I'm diving into some Azure issues and trying to get a solid grasp on how Conditional Access policies work, especially concerning Microsoft Teams. I've got a couple of questions:
1) In Azure, I see various target resources for applying policies, but I'm unclear on which one is specifically for Teams. There's a resource named "Office 365 Exchange Online" that seems exclusive to Outlook mail and calendar. Then there's another one referred to simply as "Office 365". Does that encompass Teams too?
2) How do these policies behave in ambiguous situations? For instance, if I've set a Conditional Access policy for client devices (both computers and mobile) that allows access for a specific user group, what happens if someone tries to access Teams but isn't part of that group? Logic suggests that the policy wouldn't apply to them, but what is the default action in such cases? If access isn't explicitly blocked, is it simply assumed to be granted?
If my assumption is wrong, would I need a separate policy that blocks access for all users except the specific group I want?
And do these Conditional Access policies follow a specific order, similar to firewall rules? Can they be prioritized, or do they all just run cumulatively? I've looked for any way to arrange them but haven't found anything clear yet. I'd appreciate any insights to clarify this for me!
1 Answer
When it comes to Conditional Access, there’s actually no implicit deny. If users aren't covered by a specific policy, they'll generally still be allowed to sign in. So for your question about Microsoft Teams, if a policy isn't targeting a user, they won't be denied access inherently, which means they can still use the app.

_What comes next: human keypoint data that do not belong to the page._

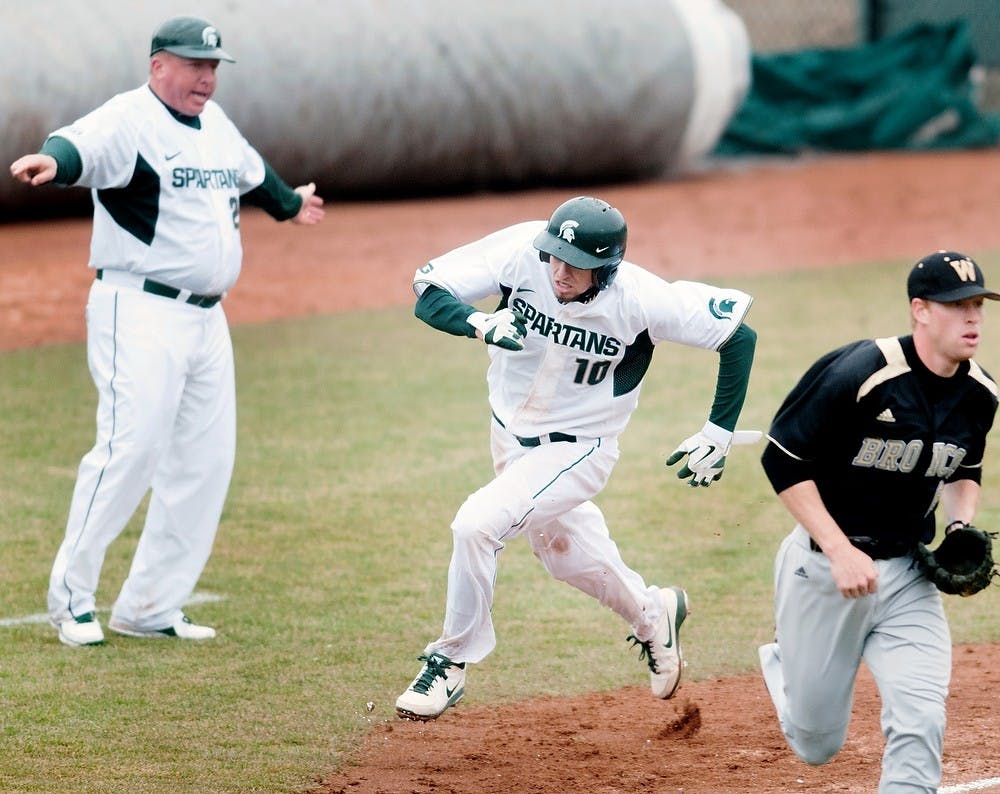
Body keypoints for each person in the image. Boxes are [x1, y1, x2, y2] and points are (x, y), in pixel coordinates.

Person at [8, 15, 325, 647]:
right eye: (193, 65)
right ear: (158, 66)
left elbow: (251, 170)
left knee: (205, 463)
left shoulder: (215, 124)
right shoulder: (130, 118)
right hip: (140, 309)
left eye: (212, 67)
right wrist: (53, 160)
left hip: (208, 319)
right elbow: (78, 144)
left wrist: (290, 204)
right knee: (130, 449)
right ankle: (71, 599)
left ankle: (151, 606)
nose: (206, 78)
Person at [395, 195, 757, 720]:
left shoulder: (641, 298)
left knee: (475, 526)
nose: (560, 272)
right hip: (508, 438)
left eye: (578, 265)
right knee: (564, 555)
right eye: (555, 257)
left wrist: (718, 430)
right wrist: (479, 322)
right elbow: (428, 291)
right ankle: (655, 616)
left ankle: (450, 661)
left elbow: (737, 336)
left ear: (607, 268)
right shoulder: (524, 252)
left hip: (579, 449)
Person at [757, 250, 998, 792]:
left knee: (921, 719)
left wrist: (959, 525)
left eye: (978, 304)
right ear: (920, 310)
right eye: (958, 306)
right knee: (816, 744)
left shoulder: (981, 393)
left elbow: (966, 469)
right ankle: (786, 662)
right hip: (824, 573)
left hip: (910, 577)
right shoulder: (861, 371)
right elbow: (782, 459)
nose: (973, 318)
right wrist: (840, 549)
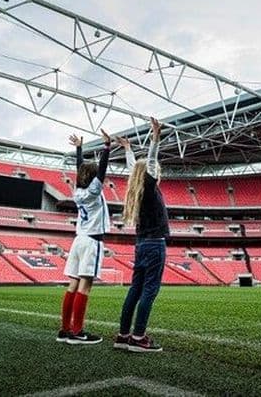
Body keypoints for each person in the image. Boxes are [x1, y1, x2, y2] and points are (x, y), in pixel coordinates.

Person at [114, 117, 169, 353]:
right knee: (149, 290)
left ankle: (123, 335)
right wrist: (155, 138)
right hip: (155, 245)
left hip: (141, 244)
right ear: (149, 174)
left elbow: (133, 168)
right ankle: (138, 337)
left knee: (135, 289)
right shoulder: (148, 187)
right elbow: (152, 162)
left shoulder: (137, 189)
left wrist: (128, 149)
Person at [57, 129, 111, 345]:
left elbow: (81, 171)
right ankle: (78, 332)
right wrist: (106, 147)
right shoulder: (93, 191)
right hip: (91, 241)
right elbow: (102, 170)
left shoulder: (77, 192)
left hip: (78, 240)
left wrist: (79, 149)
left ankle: (65, 329)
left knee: (73, 284)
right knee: (85, 286)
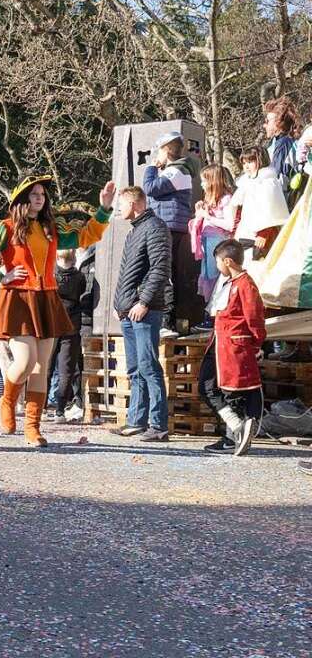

Here's something important: Conditional Access policies don't have a hierarchy like firewall rules. They work cumulatively. If multiple policies exist, and any of them denies access, it will prevent the user from signing in, even if another policy would allow it. So if you want to ensure users not in your specific group are blocked, you'd need a separate ‘deny’ policy excluding your allow group.
Thanks for clarifying that! But I’m still a bit puzzled. If there’s no implicit deny, wouldn’t it make sense to just skip creating a policy that allows access? It seems redundant, right? Wouldn’t creating a blanket policy that blocks access for everyone and only excluding certain users offer better security?